▶ What this task involves:
Pictures must be kept out of the copy. Every entry is to be duplicated exactly.

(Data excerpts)
= = = =

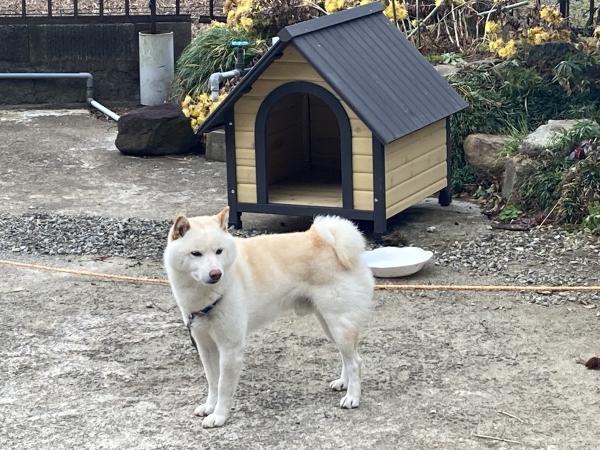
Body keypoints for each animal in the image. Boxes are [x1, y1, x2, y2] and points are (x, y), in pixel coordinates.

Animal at [164, 207, 374, 428]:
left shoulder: (230, 349)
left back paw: (353, 397)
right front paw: (209, 406)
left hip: (339, 324)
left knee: (355, 361)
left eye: (219, 251)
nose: (215, 273)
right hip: (329, 325)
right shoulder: (205, 346)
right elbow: (213, 382)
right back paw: (344, 383)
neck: (207, 294)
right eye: (196, 253)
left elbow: (223, 387)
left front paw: (219, 416)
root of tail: (328, 239)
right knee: (348, 356)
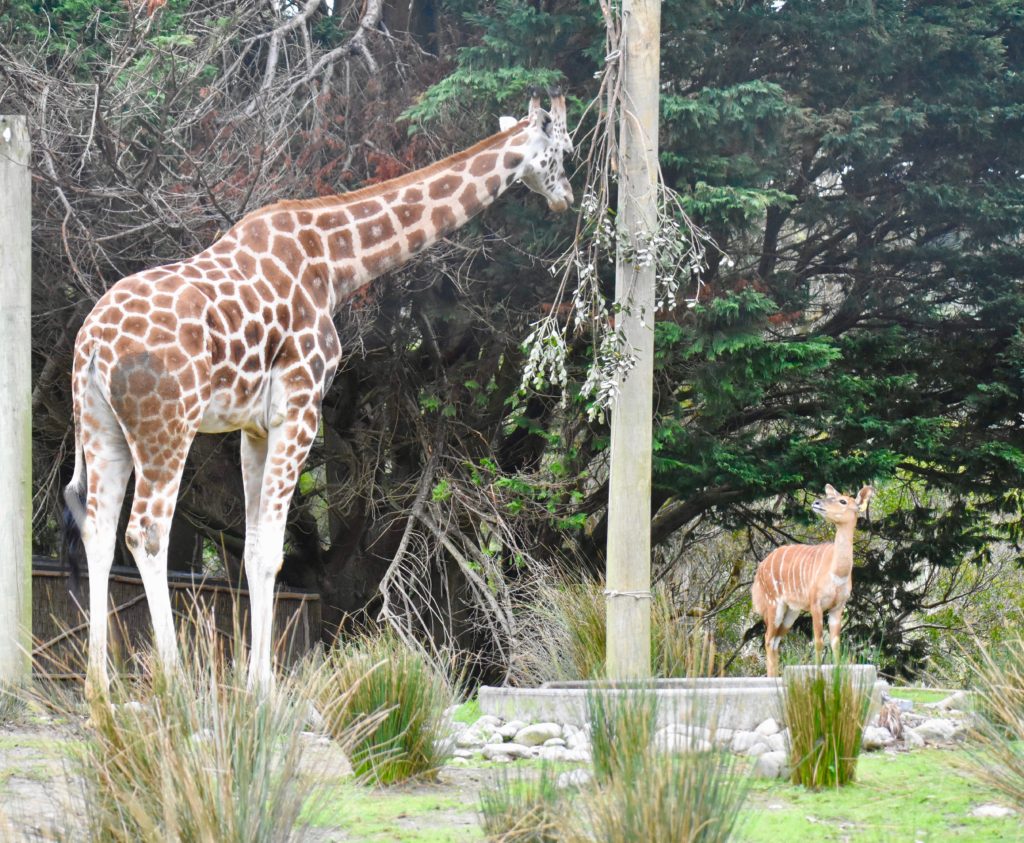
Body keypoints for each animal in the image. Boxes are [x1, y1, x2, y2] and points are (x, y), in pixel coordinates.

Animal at [65, 89, 577, 696]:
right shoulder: (301, 406)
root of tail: (92, 344)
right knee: (146, 531)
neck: (335, 262)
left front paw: (254, 683)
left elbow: (255, 549)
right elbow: (271, 554)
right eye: (566, 150)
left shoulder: (254, 427)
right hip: (166, 424)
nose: (567, 199)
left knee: (99, 528)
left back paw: (100, 688)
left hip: (102, 427)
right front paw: (264, 690)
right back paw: (173, 682)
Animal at [753, 485, 872, 676]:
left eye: (843, 501)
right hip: (774, 604)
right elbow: (818, 641)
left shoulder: (838, 607)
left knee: (776, 641)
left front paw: (837, 675)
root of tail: (760, 569)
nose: (816, 502)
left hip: (791, 611)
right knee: (768, 639)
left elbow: (835, 643)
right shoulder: (816, 604)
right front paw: (817, 675)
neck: (837, 574)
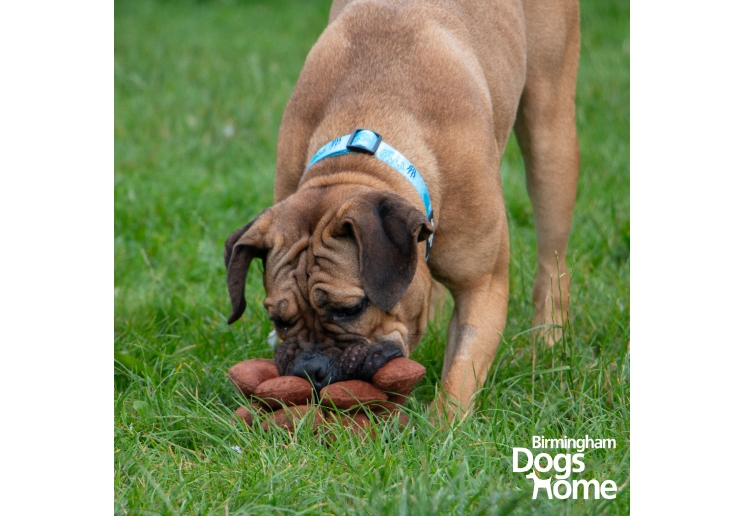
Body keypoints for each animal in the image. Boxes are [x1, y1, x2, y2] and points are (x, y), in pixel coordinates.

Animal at [222, 0, 580, 416]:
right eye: (278, 320)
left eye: (350, 309)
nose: (310, 369)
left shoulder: (484, 285)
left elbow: (462, 371)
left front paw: (442, 426)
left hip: (550, 139)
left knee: (552, 261)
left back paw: (549, 339)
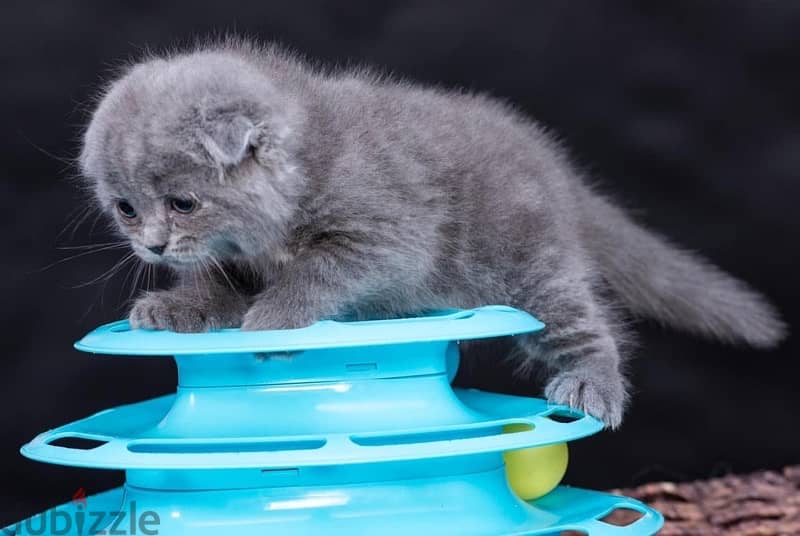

= = = =

▶ Response area:
Body keypoints for each animal in the image. Boxes are [x1, y1, x2, y2] and points are (x, y), in pixel coordinates.

Animal at [164, 207, 374, 428]:
left shoulder: (230, 349)
left back paw: (353, 397)
right front paw: (209, 406)
left hip: (339, 324)
left knee: (355, 361)
left eye: (219, 251)
nose: (215, 273)
right hip: (329, 325)
right shoulder: (205, 346)
right elbow: (213, 382)
right back paw: (344, 383)
neck: (207, 294)
right eye: (196, 253)
left elbow: (223, 387)
left front paw: (219, 416)
root of tail: (328, 239)
right knee: (348, 356)
Body keypoints for each animal in the image. Boxes are [x1, y1, x2, y2] and points are (x, y), in pixel coordinates.

Animal at [65, 89, 577, 696]:
right shoulder: (301, 406)
root of tail: (92, 344)
right knee: (146, 531)
neck: (335, 262)
left front paw: (254, 683)
left elbow: (255, 549)
right elbow: (271, 554)
right eye: (566, 150)
left shoulder: (254, 427)
right hip: (166, 424)
nose: (567, 199)
left knee: (99, 528)
left back paw: (100, 688)
left hip: (102, 427)
right front paw: (264, 690)
right back paw: (173, 682)
Animal at [753, 485, 872, 676]:
left eye: (843, 501)
right hip: (774, 604)
right elbow: (818, 641)
left shoulder: (838, 607)
left knee: (776, 641)
left front paw: (837, 675)
root of tail: (760, 569)
nose: (816, 502)
left hip: (791, 611)
right knee: (768, 639)
left elbow: (835, 643)
right shoulder: (816, 604)
right front paw: (817, 675)
neck: (837, 574)
Body keypoints for each animal in the image. Boxes are [x1, y1, x2, y2] and points are (x, y), in pixel coordinates.

Animal at [222, 0, 580, 416]:
right eye: (278, 320)
left eye: (350, 309)
nose: (310, 369)
left shoulder: (484, 285)
left elbow: (462, 371)
left front paw: (442, 426)
left hip: (550, 139)
left knee: (552, 261)
left back paw: (549, 339)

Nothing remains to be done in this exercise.